Exercise requirements: The lines of the records that include "desde" should all be copied.

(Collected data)
*****

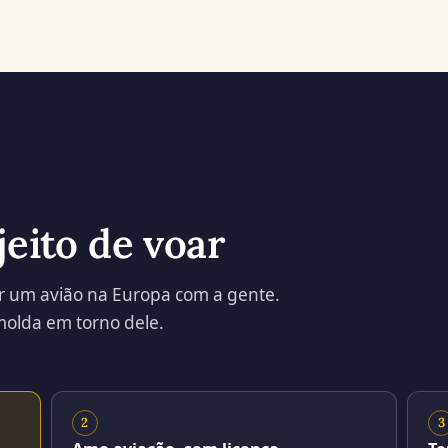
jeito de voar
tar um avião na Europa com a gente.
 molda em torno dele.
2
3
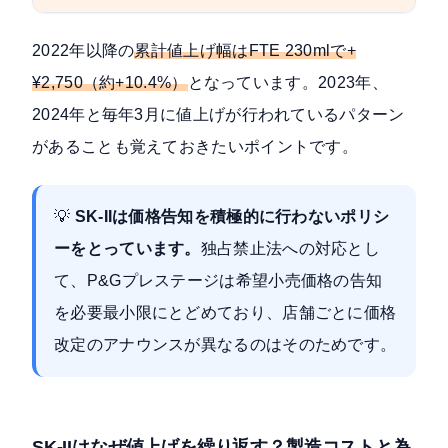
2022年以降の
累計値上げ幅はFTE 230mlで+
¥2,750（約+10.4%）
となっています。2023年、
2024年と毎年3月に値上げが行われているパターン
があることも覚えておきたいポイントです。
💡
SK-IIは価格告知を積極的に行わないポリシ
ーをとっています。
独占禁止法への対応とし
て、P&Gプレステージは希望小売価格の告知
を必要最小限にとどめており、店舗ごとに価格
改定のアナウンスが異なるのはそのためです。
SK-IIはなぜ値上げを繰り返す？製造コストと為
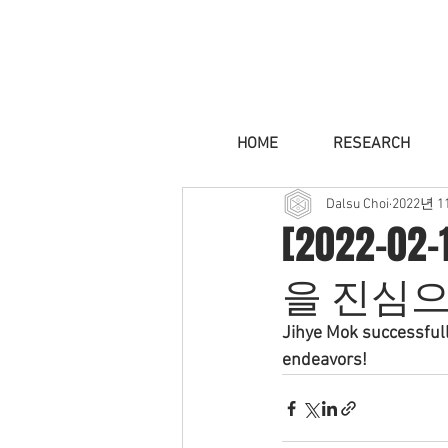
HOME
RESEARCH
Dalsu Choi
2022년 1
[2022-
을 진심으
Jihye Mok successfull
endeavors!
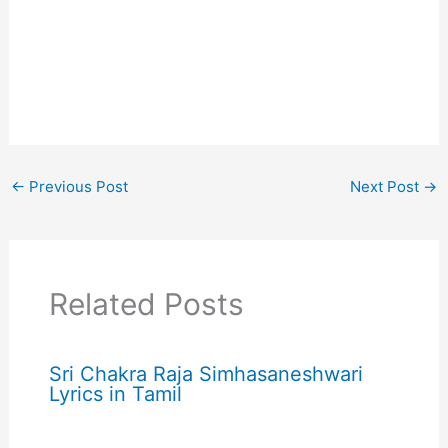
←
Previous Post
Next Post
→
Related Posts
Sri Chakra Raja Simhasaneshwari
Lyrics in Tamil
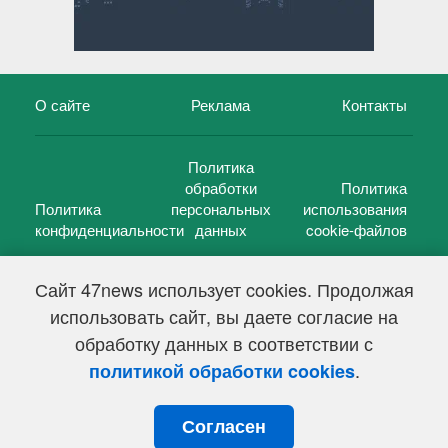
О сайте
Реклама
Контакты
Политика
обработки
Политика
Политика
персональных
использования
конфиденциальности
данных
cookie-файлов
Сайт 47news использует cookies. Продолжая
использовать сайт, вы даете согласие на
©
47 новостей (47 news)
2005 — 2026 г.
обработку данных в соответствии с
Свидетельство о регистрации СМИ Эл № ФС 77-39848, выдано
Федеральной службой по надзору в сфере связи,
.
политикой обработки cookies
информационных технологий и массовых коммуникаций
(Роскомнадзор) от 18 мая 2010г.
Согласен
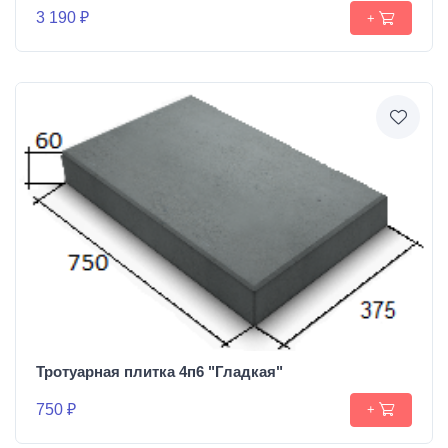
3 190 ₽
+
Тротуарная плитка 4п6 "Гладкая"
750 ₽
+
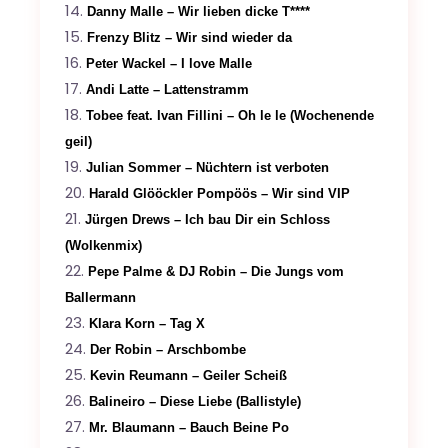
Danny Malle – Wir lieben dicke T****
Frenzy Blitz – Wir sind wieder da
Peter Wackel – I love Malle
Andi Latte – Lattenstramm
Tobee feat. Ivan Fillini – Oh le le (Wochenende
geil)
Julian Sommer – Nüchtern ist verboten
Harald Glööckler Pompöös – Wir sind VIP
Jürgen Drews – Ich bau Dir ein Schloss
(Wolkenmix)
Pepe Palme & DJ Robin – Die Jungs vom
Ballermann
Klara Korn – Tag X
Der Robin – Arschbombe
Kevin Reumann – Geiler Scheiß
Balineiro – Diese Liebe (Ballistyle)
Mr. Blaumann – Bauch Beine Po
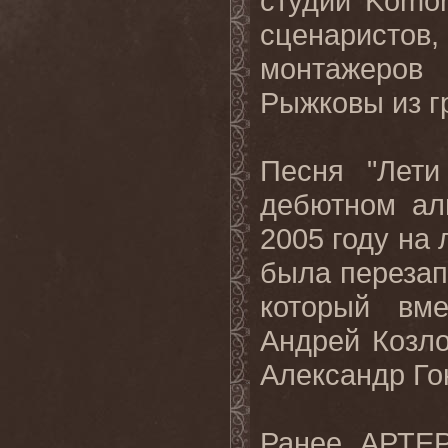
студии Komor
сценаристо
монтажеров
Рыжковы из г
Песня "Лети
дебютном ал
2005 году на
была перезап
который вм
Андрей Козло
Александр Го
Ранее АРТЕР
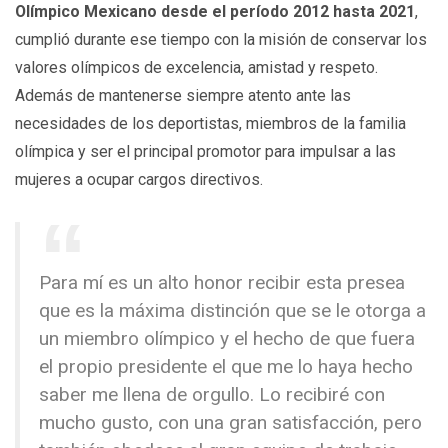
Olímpico Mexicano desde el período 2012 hasta 2021
,
cumplió durante ese tiempo con la misión de conservar los
valores olímpicos de excelencia, amistad y respeto.
Además de mantenerse siempre atento ante las
necesidades de los deportistas, miembros de la familia
olímpica y ser el principal promotor para impulsar a las
mujeres a ocupar cargos directivos.
Para mí es un alto honor recibir esta presea
que es la máxima distinción que se le otorga a
un miembro olímpico y el hecho de que fuera
el propio presidente el que me lo haya hecho
saber me llena de orgullo. Lo recibiré con
mucho gusto, con una gran satisfacción, pero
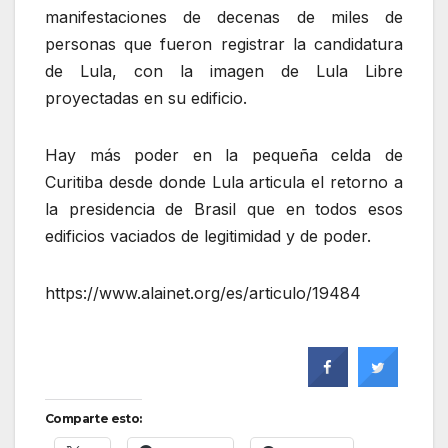
manifestaciones de decenas de miles de
personas que fueron registrar la candidatura
de Lula, con la imagen de Lula Libre
proyectadas en su edificio.
Hay más poder en la pequeña celda de
Curitiba desde donde Lula articula el retorno a
la presidencia de Brasil que en todos esos
edificios vaciados de legitimidad y de poder.
https://www.alainet.org/es/articulo/19484
Comparte esto:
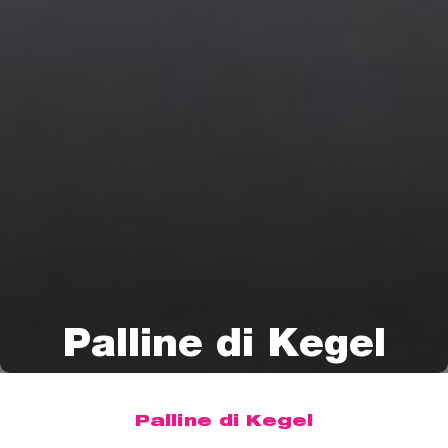
Palline di Kegel
Palline di Kegel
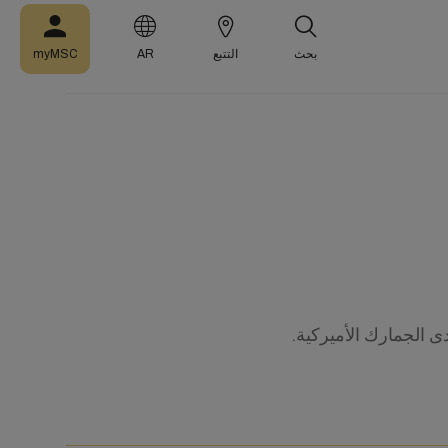
بحث
التتبع
AR
myMSC
ى الجمارك الأميركية.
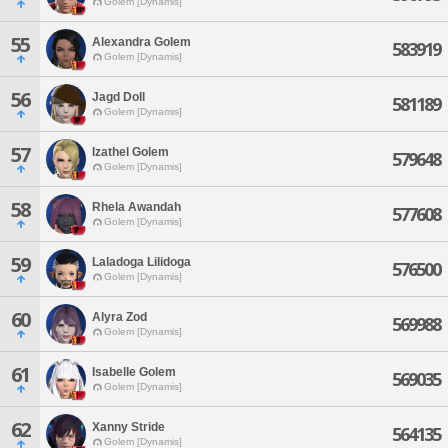
Golem [Dynamis]
55
Alexandra Golem
583919
Golem [Dynamis]
56
Jagd Doll
581189
Golem [Dynamis]
57
Izathel Golem
579648
Golem [Dynamis]
58
Rhela Awandah
577608
Golem [Dynamis]
59
Laladoga Lilidoga
576500
Golem [Dynamis]
60
Alyra Zod
569988
Golem [Dynamis]
61
Isabelle Golem
569035
Golem [Dynamis]
62
Xanny Stride
564135
Golem [Dynamis]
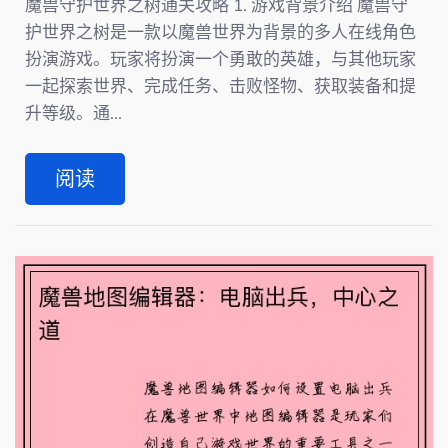
魔兽守护世界之树通关攻略 1. 游戏背景介绍 魔兽守
护世界之树是一款以魔兽世界为背景的多人在线角色
扮演游戏。玩家将扮演一个勇敢的英雄，与其他玩家
一起探索世界、完成任务、击败怪物、获取装备和提
升等级。通...
阅读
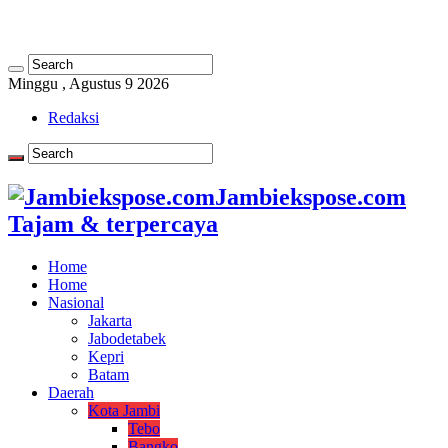
Minggu , Agustus 9 2026
Redaksi
Jambiekspose.com
Tajam & terpercaya
Home
Home
Nasional
Jakarta
Jabodetabek
Kepri
Batam
Daerah
Kota Jambi
Tebo
Bangko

*****

Answer for this exercise:
Olímpico Mexicano desde el período 2012 hasta 2021
Curitiba desde donde Lula articula el retorno a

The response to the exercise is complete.